Around the world, there are people being tortured or imprisoned by their government because of who they are or what they believe.

Amnesty International was founded on the idea that ordinary people around the world could end these human rights abuses by taking action on behalf of other people. Through our individual case work, millions of messages have been sent to governments around the world – giving hope to people in dire circumstances, and ultimately helping free thousands of people who were unjustly imprisoned.

The Problem

Every day, people’s human rights are violated. People are convicted in unfair trials, prisoners are tortured, communities are forcibly evicted, people disappear after being taken from their homes by government officials, and people are put in prison because of their identity or their beliefs.

Amnesty In Action

Changing lives and policies

Amnesty international investigates hundreds of cases a year all around the world. We work with the individuals and their families to develop campaigns – and then we do everything possible to bring about change in the individual cases and the systems responsible for them.

Statistics

47

Number of countries that arrested people for peaceful expression on social media/online in 2019.

124

Number of case that received positive impact in 2019 after Amnesty campaigned in their cases.

335

Number of U.S. classrooms that participated in the Write for Rights campaign in 2016.

Case Study

Muhammad Bekzhanov

Muhammad Bekzhanov worked as Editor in Chief of Erk, the newspaper of the political opposition party in Uzbekistan, until he fled the country in 1993. He had been harassed and persecuted for covering the government critically. Several years later, when a series of bombs exploded in Tashkent, the government of Uzbekistan rounded up hundreds of people around the world – most of them members of political opposition efforts, including Muhammad.

Muhammad says he and others were tortured severely and forced to confess to the bombing, even though they were innocent. His attorney was given just 40 minutes to present his defense, and he was convicted. His prison sentence was extended multiple times, and he was put into a tiny, windowless “punishment cell,” without medical care. Muhammad’s family, who lives in Washington State, fought for his freedom for years.
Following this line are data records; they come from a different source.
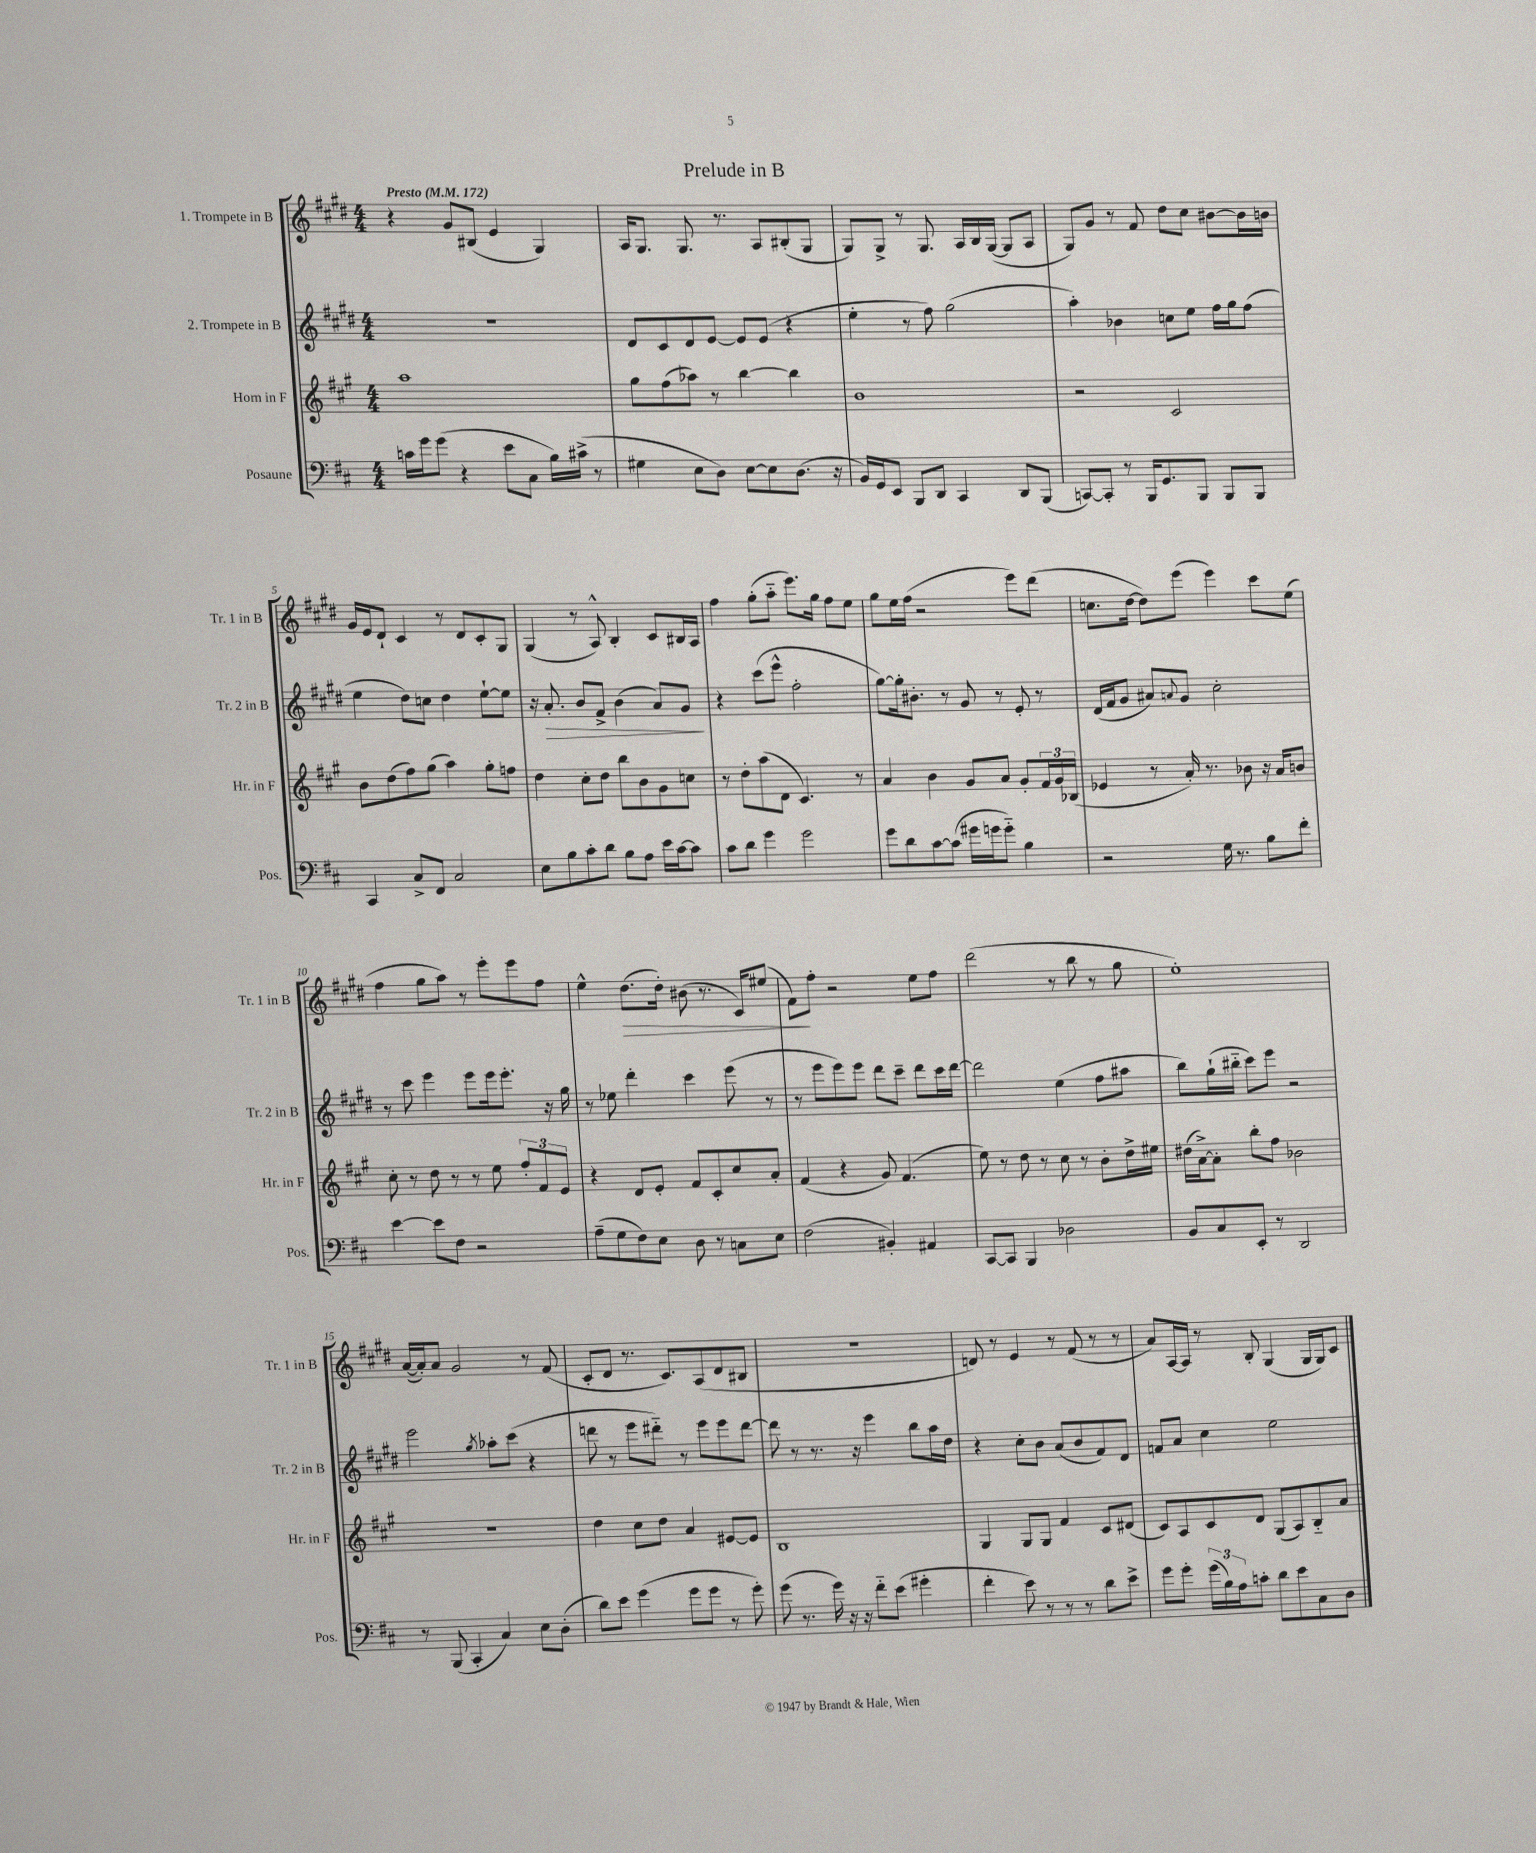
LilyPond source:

\header { title = "Prelude in B" }
<<
\new StaffGroup <<
\new Staff = "s0" \with { instrumentName = "1. Trompete in B" shortInstrumentName = "Tr. 1 in B" } {
    \clef treble \key e \major \numericTimeSignature \time 4/4 \tempo "Presto" 4 = 172
    r4 gis'8 bis8( e'4 gis4) |
    a16 gis8. gis8. r8. a8 bis8-.( gis8 |
    gis8) gis8-> r8 gis8. a16 b16 gis16~( gis8 a8 |
    gis8) gis'8 r8 fis'8 dis''8 cis''8 bis'8~ bis'16 b'16 |
    gis'16 e'16 dis'8-! cis'4 r8 dis'8 cis'8-. gis8 |
    gis4( r8 a8-^) b4-. cis'8 bis16 a16 |
    fis''4 gis''8-.( a''8-_ e'''8.) gis''16 fis''8 e''8 |
    gis''8 e''16 fis''16( r2 e'''8) dis'''8( |
    c''8. dis''16~ dis''8) e'''8( e'''4) cis'''8 e''8( |
    fis''4 gis''8 a''8) r8 e'''8-. e'''8 fis''8 |
    e''4-^ dis''8.\>( dis''16-.) bis'8( r8. cis'16) eis''8( |
    fis'8\!) fis''8-. r2 e''8 fis''8 |
    dis'''2( r8 b''8 r8 gis''8 |
    e''1-.) |
    a'16~( a'16-.) a'8 gis'2 r8 fis'8( |
    cis'8-. dis'8 r8. cis'8.) a8( dis'8 bis8 |
    R1 |
    d'8) r8 e'4 r8 fis'8( r8 r8 |
    a'8) a16~ a16 r8 b8-. gis4( gis16 gis16) cis'8 \bar "|." |
}
\new Staff = "s1" \with { instrumentName = "2. Trompete in B" shortInstrumentName = "Tr. 2 in B" } {
    \clef treble \key e \major \numericTimeSignature \time 4/4
    R1 |
    dis'8 cis'8 dis'8 e'8~ e'8 e'8( r4 |
    e''4-. r8 fis''8) gis''2( |
    a''4-.) bes'4 c''8 e''8 fis''16 gis''16 fis''8( |
    e''4 dis''8) c''8 dis''4 e''8~-! e''8 |
    r16 a'8.-.\> b'8 fis'8-> b'4( a'8) gis'8\! |
    r4 cis'''8( e'''8-^ fis''2-. |
    gis''8~) gis''16-. bis'8.-. r8 gis'8 r8 e'8-. r8 |
    dis'16( fis'16 gis'8 ais'8) \appoggiatura { a'8 } gis'8 cis''2-. |
    r8 cis'''8 e'''4 e'''8 e'''16 e'''8.-. r16 gis''16 |
    r8 ees''8 dis'''4-. cis'''4 e'''8( r8 |
    r8 e'''8 e'''8) e'''8 dis'''8 cis'''8-- dis'''8 cis'''16 dis'''16~ |
    dis'''2 e''4( fis''8 ais''8 |
    b''8) gis''16-!( bis''16-_ cis'''8) e'''8 r2 |
    e'''2 \acciaccatura { gis''8 } aes''8-. cis'''8( r4 |
    d'''8 r8 e'''8 dis'''8-_) r8 e'''8 e'''8 dis'''8~ |
    dis'''8 r8 r8. r16 e'''4 b''8 a''16 dis''16 |
    r4 cis''8-. b'8 a'8( b'8 fis'8) dis'8 |
    f'8 a'8 cis''4 e''2 \bar "|." |
}
\new Staff = "s2" \with { instrumentName = "Horn in F" shortInstrumentName = "Hr. in F" } {
    \clef treble \key a \major \numericTimeSignature \time 4/4
    a''1 |
    gis''8 fis''8( aes''8) r8 b''4~ b''4 |
    b'1 |
    r2 cis'2 |
    b'8 d''8( fis''8) gis''8( a''4) gis''8-. f''8 |
    d''4 cis''8-. d''8 b''8 b'8 gis'8 c''8 |
    r8 d''8-. a''8( d'8 cis'4.) r8 |
    a'4 b'4 gis'8 a'8 gis'8-. \tuplet 3/2 { fis'16 gis'16 bes16( } |
    ees'4 r8 a'16-.) r8. bes'8 r16 a'16 b'8 |
    cis''8-. r8 d''8 r8 r8 e''8 \tuplet 3/2 { fis''8-. fis'8 e'8 } |
    r4 d'8 e'8-. fis'8 cis'8-. cis''8 a'8-. |
    fis'4( r4 gis'8) fis'4.( |
    e''8) r8 d''8 r8 cis''8 r8 b'8-. d''16-> eis''16 |
    dis''16( a'16~->) a'8-. b''8-. fis''8 bes'2 |
    R1 |
    d''4 cis''8 d''8 a'4 eis'8~ eis'8 |
    b1 |
    gis4 gis8 gis8 fis'4 cis'8 dis'8( |
    cis'8) a8 cis'8 d'8 gis8( a8) b8-_ a'8 \bar "|." |
}
\new Staff = "s3" \with { instrumentName = "Posaune" shortInstrumentName = "Pos." } {
    \clef bass \key d \major \numericTimeSignature \time 4/4
    c'16 g'16 g'8( r4 e'8 cis8 b16) cis'16->( r8 |
    gis4 e8 d8) e8~ e8 d8.( r16 |
    b,16) g,16 e,8 b,,8 d,8 cis,4 d,8 b,,8( |
    c,8~) c,8-. r8 b,,16 g,8. b,,8 b,,8 b,,8 |
    cis,4 cis8-> fis,8 cis2 |
    e8 b8 cis'8-. d'8 b8 a8 e'16 cis'16~ cis'8 |
    cis'8 d'8 g'4 g'2 |
    g'8 d'8 cis'8~ cis'8( gis'16 g'16 g'8-_) b4 |
    r2 g16 r8. b8 fis'8-. |
    e'4~ e'8 fis8 r2 |
    a8--( g8 fis8) e8 d8 r8 c8 e8 |
    fis2( bis,4-.) ais,4 |
    cis,8~ cis,8 b,,4 des2 |
    b,8 cis8 e,8-. r8 d,2 |
    r8 b,,8( cis,4-. cis4) e8 d8-.( |
    d'8) e'8 g'4( g'8 g'8 r8 g'8-.) |
    g'8( r8. g'16) r16 r16 fis'8-_ e'8( gis'4-. |
    fis'4-. e'8) r8 r8 r8 d'8 e'8-> |
    g'8 g'8-. \tuplet 3/2 { g'16( b16) a16 } c'8-. d'8 e'8 cis8 d8 \bar "|." |
}
>>
>>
Muhammad’s case was featured in Amnesty International’s Write for Rights campaign, and an Amnesty campus club in New Jersey took on his case and pursued it for years. Hundreds of thousands of Amnesty International members wrote to government leaders in Uzbekistan to demand his release. Finally, in 2017 – after serving 17 years in prison – Muhammad was freed.

Muhammad Bekzhanov, Uzbekistan
Muhammad Bekzhanov, a journalist in Uzbekistan, languished in jail for 17 long years until his release in 2017. His prison sentence was handed down after an unfair trial and severe torture, and arbitrarily extended by the authorities for Bekzhanov’s political activism. At the time of his release, Bekzhanov was one of the world’s longest prison-held journalists.